--- begin Exercise inputs ---

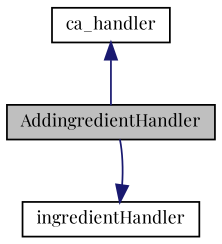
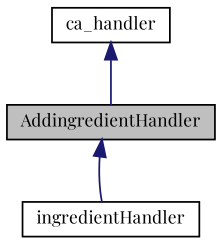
  digraph {
    fontname="Playfair Display"
    node [color=black fillcolor=white fontname="Playfair Display" fontsize=10 shape=record style=filled]
    edge [color=midnightblue dir=back fontname="Playfair Display" fontsize=10 labelfontname=Helvetica labelfontsize=10 style=solid]
    n1 [fillcolor=grey75 fontcolor=black height=0.2 label=AddingredientHandler width=0.4]
    n2 [height=0.2 label=ingredientHandler width=0.4]
    n3 [height=0.2 label=ca_handler width=0.4]
-   n2 -> n1
+   n1 -> n2
    n3 -> n1
  }
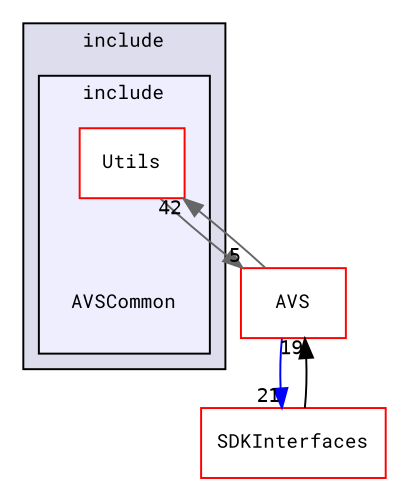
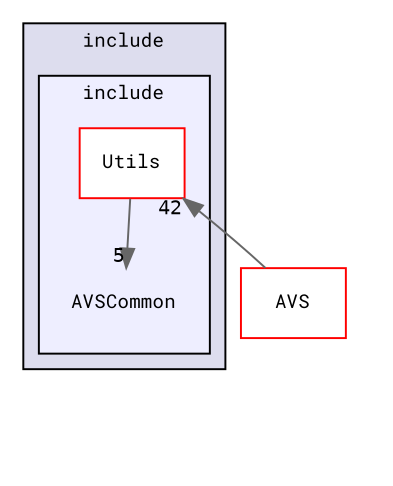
  digraph {
    compound=true
    fontname="Roboto Mono"
    node [fontname="Roboto Mono" fontsize=10 shape=box color=red fillcolor=white style=filled]
    edge [color=gray40 fontname="Roboto Mono" labeldistance=1.5 labelfontname=Helvetica labelfontsize=10]
    n1 [label=AVSCommon shape=plaintext color="" fillcolor="" style=""]
    n2 [label=Utils]
    n3 [label=AVS]
-   n4 [label=SDKInterfaces]
    subgraph cluster_1 {
      bgcolor="#ddddee"
      fontsize=10
      label=include
      pencolor=black
      subgraph cluster_2 {
        bgcolor="#eeeeff"
        fontsize=10
        label=include
        pencolor=black
        n1
        n2
      }
    }
-   n2 -> n3 [headlabel=5]
+   n2 -> n1 [headlabel=5]
    n3 -> n2 [headlabel=42]
-   n3 -> n4 [color=blue headlabel=21]
-   n4 -> n3 [color=black headlabel=19]
  }
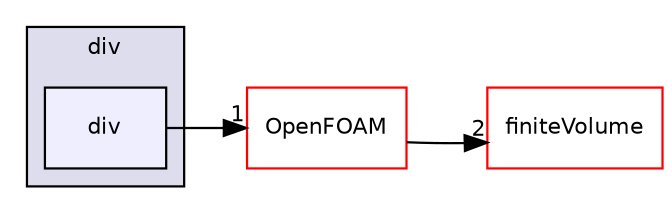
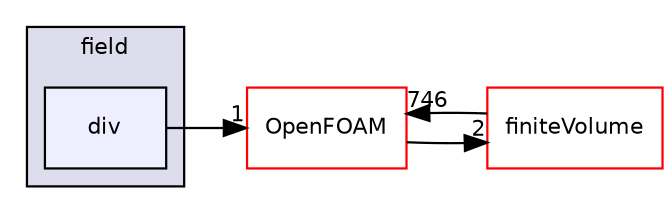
  digraph {
    compound=true
    rankdir=LR
    node [fontname=Helvetica fontsize=10 shape=box color=red]
    edge [labeldistance=1.5 labelfontname=Helvetica labelfontsize=10]
    n1 [fillcolor="#eeeeff" label=div pencolor=black style=filled color=""]
    n2 [label=OpenFOAM]
    n3 [label=finiteVolume]
    subgraph cluster_1 {
      bgcolor="#ddddee"
      fontname=Helvetica
      fontsize=10
-     label=div
+     label=field
      pencolor=black
      n1
    }
    n1 -> n2 [headlabel=1]
    n2 -> n3 [headlabel=2]
+   n3 -> n2 [headlabel=746]
  }
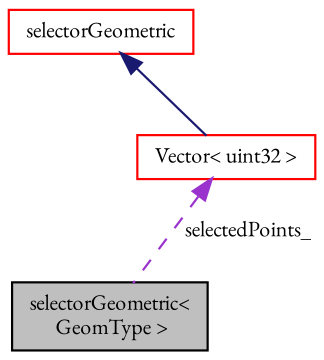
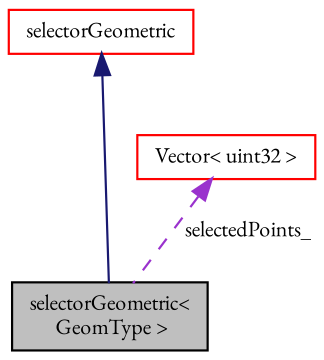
  digraph {
    fontname="EB Garamond"
    node [color=red fillcolor=white fontname="EB Garamond" fontsize=10 shape=record style=filled]
    edge [dir=back fontname="EB Garamond" fontsize=10 labelfontname=Helvetica labelfontsize=10]
    n1 [color=black fillcolor=grey75 fontcolor=black height=0.2 label="selectorGeometric\<\l GeomType \>" width=0.4]
    n2 [height=0.2 label=selectorGeometric width=0.4]
    n3 [height=0.2 label="Vector\< uint32 \>" width=0.4]
-   n2 -> n3 [color=midnightblue style=solid]
+   n2 -> n1 [color=midnightblue style=solid]
    n3 -> n1 [color=darkorchid3 label=" selectedPoints_" style=dashed]
  }
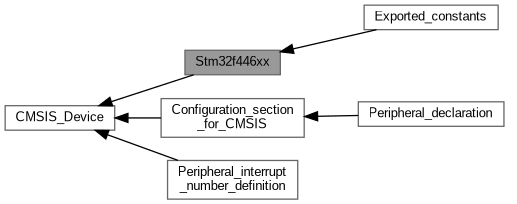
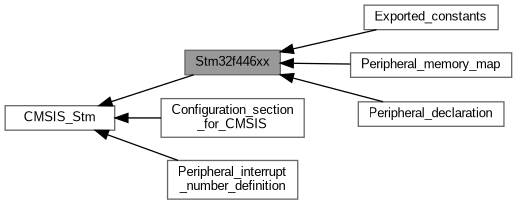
  digraph {
    fontname="Liberation Sans"
    rankdir=LR
    node [color=grey40 fillcolor=white fontname="Liberation Sans" fontsize=10 shape=box style=filled]
    edge [dir=back fontname="Liberation Sans" fontsize=10 labelfontname=Helvetica labelfontsize=10 shape=plaintext style=solid]
-   n1 [height=0.2 label=CMSIS_Device width=0.4]
+   n1 [height=0.2 label=CMSIS_Stm width=0.4]
    n2 [color=gray40 fillcolor=grey60 fontcolor=black height=0.2 label=Stm32f446xx width=0.4]
    n3 [height=0.2 label="Configuration_section\l_for_CMSIS" width=0.4]
    n4 [height=0.2 label="Peripheral_interrupt\l_number_definition" width=0.4]
    n5 [height=0.2 label=Exported_constants width=0.4]
    n6 [height=0.2 label=Peripheral_declaration width=0.4]
+   n7 [height=0.2 label=Peripheral_memory_map width=0.4]
    n1 -> n2
    n1 -> n3
    n1 -> n4
    n2 -> n5
-   n3 -> n6
+   n2 -> n6
+   n2 -> n7
  }
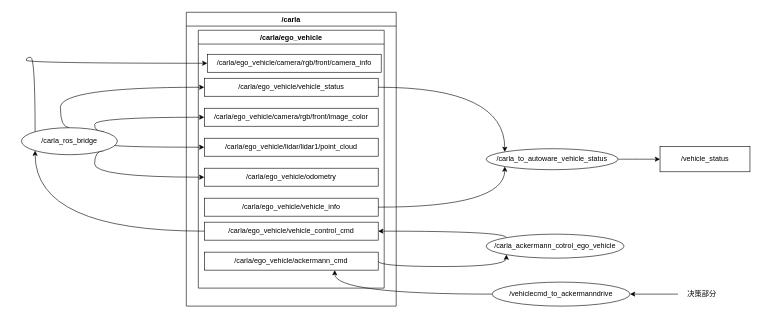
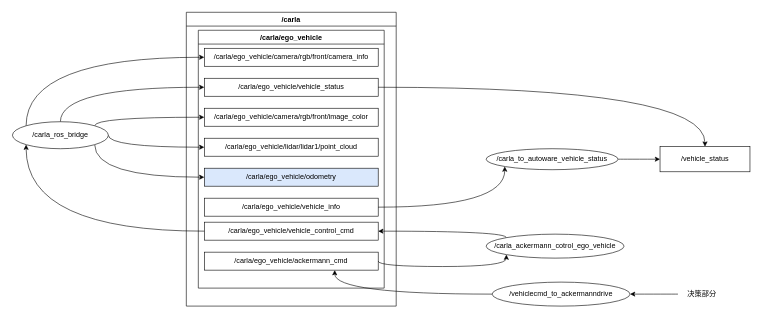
  <mxCell id="0" />
  <mxCell id="1" parent="0" />
  <mxCell id="2" value="/carla" style="swimlane;" vertex="1" parent="1"><mxGeometry x="310" y="20" width="350" height="490" as="geometry" /></mxCell>
  <mxCell id="3" value="/carla/ego_vehicle" style="swimlane;" vertex="1" parent="2"><mxGeometry x="20" y="30" width="310" height="430" as="geometry" /></mxCell>
- <mxCell id="4" value="/carla/ego_vehicle/camera/rgb/front/camera_info" style="rounded=0;whiteSpace=wrap;html=1;" vertex="1" parent="3"><mxGeometry x="15" y="40" width="290" height="30" as="geometry" /></mxCell>
+ <mxCell id="4" value="/carla/ego_vehicle/camera/rgb/front/camera_info" style="rounded=0;whiteSpace=wrap;html=1;" vertex="1" parent="3"><mxGeometry x="10" y="30" width="290" height="30" as="geometry" /></mxCell>
  <mxCell id="5" value="/carla/ego_vehicle/vehicle_status" style="rounded=0;whiteSpace=wrap;html=1;" vertex="1" parent="3"><mxGeometry x="10" y="80" width="290" height="30" as="geometry" /></mxCell>
  <mxCell id="6" value="/carla/ego_vehicle/camera/rgb/front/image_color" style="rounded=0;whiteSpace=wrap;html=1;" vertex="1" parent="3"><mxGeometry x="10" y="130" width="290" height="30" as="geometry" /></mxCell>
  <mxCell id="7" value="&lt;span&gt;/carla/ego_vehicle/lidar/lidar1/point_cloud&lt;/span&gt;" style="rounded=0;whiteSpace=wrap;html=1;" vertex="1" parent="3"><mxGeometry x="10" y="180" width="290" height="30" as="geometry" /></mxCell>
- <mxCell id="8" value="&lt;span&gt;/carla/ego_vehicle/odometry&lt;/span&gt;" style="rounded=0;whiteSpace=wrap;html=1;" vertex="1" parent="3"><mxGeometry x="10" y="230" width="290" height="30" as="geometry" /></mxCell>
+ <mxCell id="8" value="&lt;span&gt;/carla/ego_vehicle/odometry&lt;/span&gt;" style="rounded=0;whiteSpace=wrap;html=1;fillColor=#dae8fc;" vertex="1" parent="3"><mxGeometry x="10" y="230" width="290" height="30" as="geometry" /></mxCell>
  <mxCell id="9" value="/carla/ego_vehicle/vehicle_info" style="rounded=0;whiteSpace=wrap;html=1;" vertex="1" parent="3"><mxGeometry x="10" y="280" width="290" height="30" as="geometry" /></mxCell>
  <mxCell id="10" value="/carla/ego_vehicle/vehicle_control_cmd" style="rounded=0;whiteSpace=wrap;html=1;" vertex="1" parent="3"><mxGeometry x="10" y="320" width="290" height="30" as="geometry" /></mxCell>
  <mxCell id="11" value="&lt;span&gt;/carla/ego_vehicle/ackermann_cmd&lt;/span&gt;" style="rounded=0;whiteSpace=wrap;html=1;" vertex="1" parent="3"><mxGeometry x="10" y="370" width="290" height="30" as="geometry" /></mxCell>
  <mxCell id="12" style="edgeStyle=orthogonalEdgeStyle;orthogonalLoop=1;jettySize=auto;html=1;exitX=0;exitY=0;exitDx=0;exitDy=0;entryX=0;entryY=0.5;entryDx=0;entryDy=0;curved=1;" edge="1" parent="1" source="17" target="4"><mxGeometry relative="1" as="geometry"><Array as="points"><mxPoint x="43" y="95" /></Array></mxGeometry></mxCell>
  <mxCell id="13" style="edgeStyle=orthogonalEdgeStyle;curved=1;orthogonalLoop=1;jettySize=auto;html=1;exitX=0.5;exitY=0;exitDx=0;exitDy=0;entryX=0;entryY=0.5;entryDx=0;entryDy=0;" edge="1" parent="1" source="17" target="5"><mxGeometry relative="1" as="geometry"><Array as="points"><mxPoint x="100" y="145" /></Array></mxGeometry></mxCell>
  <mxCell id="14" style="edgeStyle=orthogonalEdgeStyle;curved=1;orthogonalLoop=1;jettySize=auto;html=1;exitX=1;exitY=0;exitDx=0;exitDy=0;entryX=0;entryY=0.5;entryDx=0;entryDy=0;" edge="1" parent="1" source="17" target="6"><mxGeometry relative="1" as="geometry"><Array as="points"><mxPoint x="157" y="195" /></Array></mxGeometry></mxCell>
  <mxCell id="15" style="edgeStyle=orthogonalEdgeStyle;curved=1;orthogonalLoop=1;jettySize=auto;html=1;exitX=1;exitY=1;exitDx=0;exitDy=0;entryX=0;entryY=0.5;entryDx=0;entryDy=0;" edge="1" parent="1" source="17" target="8"><mxGeometry relative="1" as="geometry"><Array as="points"><mxPoint x="157" y="295" /></Array></mxGeometry></mxCell>
  <mxCell id="16" style="edgeStyle=orthogonalEdgeStyle;curved=1;orthogonalLoop=1;jettySize=auto;html=1;exitX=1;exitY=0.5;exitDx=0;exitDy=0;entryX=0;entryY=0.5;entryDx=0;entryDy=0;" edge="1" parent="1" source="17" target="7"><mxGeometry relative="1" as="geometry"><Array as="points"><mxPoint x="180" y="245" /></Array></mxGeometry></mxCell>
- <mxCell id="17" value="/carla_ros_bridge" style="ellipse;whiteSpace=wrap;html=1;" vertex="1" parent="1"><mxGeometry x="35" y="212.5" width="160" height="45" as="geometry" /></mxCell>
+ <mxCell id="17" value="/carla_ros_bridge" style="ellipse;whiteSpace=wrap;html=1;" vertex="1" parent="1"><mxGeometry x="20" y="202.5" width="160" height="45" as="geometry" /></mxCell>
  <mxCell id="18" style="edgeStyle=orthogonalEdgeStyle;curved=1;orthogonalLoop=1;jettySize=auto;html=1;exitX=1;exitY=0.5;exitDx=0;exitDy=0;" edge="1" parent="1" source="19" target="20"><mxGeometry relative="1" as="geometry" /></mxCell>
  <mxCell id="19" value="/carla_to_autoware_vehicle_status" style="ellipse;whiteSpace=wrap;html=1;" vertex="1" parent="1"><mxGeometry x="810" y="247.5" width="220" height="35" as="geometry" /></mxCell>
  <mxCell id="20" value="/vehicle_status" style="rounded=0;whiteSpace=wrap;html=1;" vertex="1" parent="1"><mxGeometry x="1100" y="244" width="150" height="42" as="geometry" /></mxCell>
- <mxCell id="21" style="edgeStyle=orthogonalEdgeStyle;curved=1;orthogonalLoop=1;jettySize=auto;html=1;exitX=1;exitY=0.5;exitDx=0;exitDy=0;entryX=0;entryY=0;entryDx=0;entryDy=0;" edge="1" parent="1" source="5" target="19"><mxGeometry relative="1" as="geometry" /></mxCell>
+ <mxCell id="21" style="edgeStyle=orthogonalEdgeStyle;curved=1;orthogonalLoop=1;jettySize=auto;html=1;exitX=1;exitY=0.5;exitDx=0;exitDy=0;" edge="1" parent="1" source="5" target="20"><mxGeometry relative="1" as="geometry" /></mxCell>
  <mxCell id="22" style="edgeStyle=orthogonalEdgeStyle;curved=1;orthogonalLoop=1;jettySize=auto;html=1;exitX=1;exitY=0.5;exitDx=0;exitDy=0;entryX=0;entryY=1;entryDx=0;entryDy=0;" edge="1" parent="1" source="9" target="19"><mxGeometry relative="1" as="geometry" /></mxCell>
  <mxCell id="23" style="edgeStyle=orthogonalEdgeStyle;curved=1;orthogonalLoop=1;jettySize=auto;html=1;exitX=0;exitY=0;exitDx=0;exitDy=0;entryX=1;entryY=0.5;entryDx=0;entryDy=0;" edge="1" parent="1" source="24" target="10"><mxGeometry relative="1" as="geometry"><Array as="points"><mxPoint x="844" y="385" /></Array></mxGeometry></mxCell>
  <mxCell id="24" value="/carla_ackermann_cotrol_ego_vehicle" style="ellipse;whiteSpace=wrap;html=1;" vertex="1" parent="1"><mxGeometry x="810" y="390" width="230" height="40" as="geometry" /></mxCell>
  <mxCell id="25" style="edgeStyle=orthogonalEdgeStyle;curved=1;orthogonalLoop=1;jettySize=auto;html=1;exitX=0;exitY=0.5;exitDx=0;exitDy=0;entryX=0;entryY=1;entryDx=0;entryDy=0;" edge="1" parent="1" source="10" target="17"><mxGeometry relative="1" as="geometry" /></mxCell>
  <mxCell id="26" style="edgeStyle=orthogonalEdgeStyle;curved=1;orthogonalLoop=1;jettySize=auto;html=1;exitX=1;exitY=0.5;exitDx=0;exitDy=0;entryX=0;entryY=1;entryDx=0;entryDy=0;" edge="1" parent="1" source="11" target="24"><mxGeometry relative="1" as="geometry"><Array as="points"><mxPoint x="630" y="444" /></Array></mxGeometry></mxCell>
  <mxCell id="27" style="edgeStyle=orthogonalEdgeStyle;curved=1;orthogonalLoop=1;jettySize=auto;html=1;exitX=0;exitY=0.5;exitDx=0;exitDy=0;entryX=0.75;entryY=1;entryDx=0;entryDy=0;" edge="1" parent="1" source="28" target="11"><mxGeometry relative="1" as="geometry" /></mxCell>
  <mxCell id="28" value="/vehiclecmd_to_ackermanndrive" style="ellipse;whiteSpace=wrap;html=1;" vertex="1" parent="1"><mxGeometry x="820" y="470" width="230" height="40" as="geometry" /></mxCell>
  <mxCell id="29" style="edgeStyle=orthogonalEdgeStyle;curved=1;orthogonalLoop=1;jettySize=auto;html=1;" edge="1" parent="1" source="30" target="28"><mxGeometry relative="1" as="geometry" /></mxCell>
  <mxCell id="30" value="决策部分" style="text;html=1;strokeColor=none;fillColor=none;align=center;verticalAlign=middle;whiteSpace=wrap;rounded=0;" vertex="1" parent="1"><mxGeometry x="1130" y="480" width="80" height="20" as="geometry" /></mxCell>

--- end Exercise inputs ---

### Requirement
Which lines in the records contain the string "swimlane", with case counting? Select each of those lines and copy it out in full.

### Written answer
  <mxCell id="2" value="/carla" style="swimlane;" vertex="1" parent="1"><mxGeometry x="310" y="20" width="350" height="490" as="geometry" /></mxCell>
  <mxCell id="3" value="/carla/ego_vehicle" style="swimlane;" vertex="1" parent="2"><mxGeometry x="20" y="30" width="310" height="430" as="geometry" /></mxCell>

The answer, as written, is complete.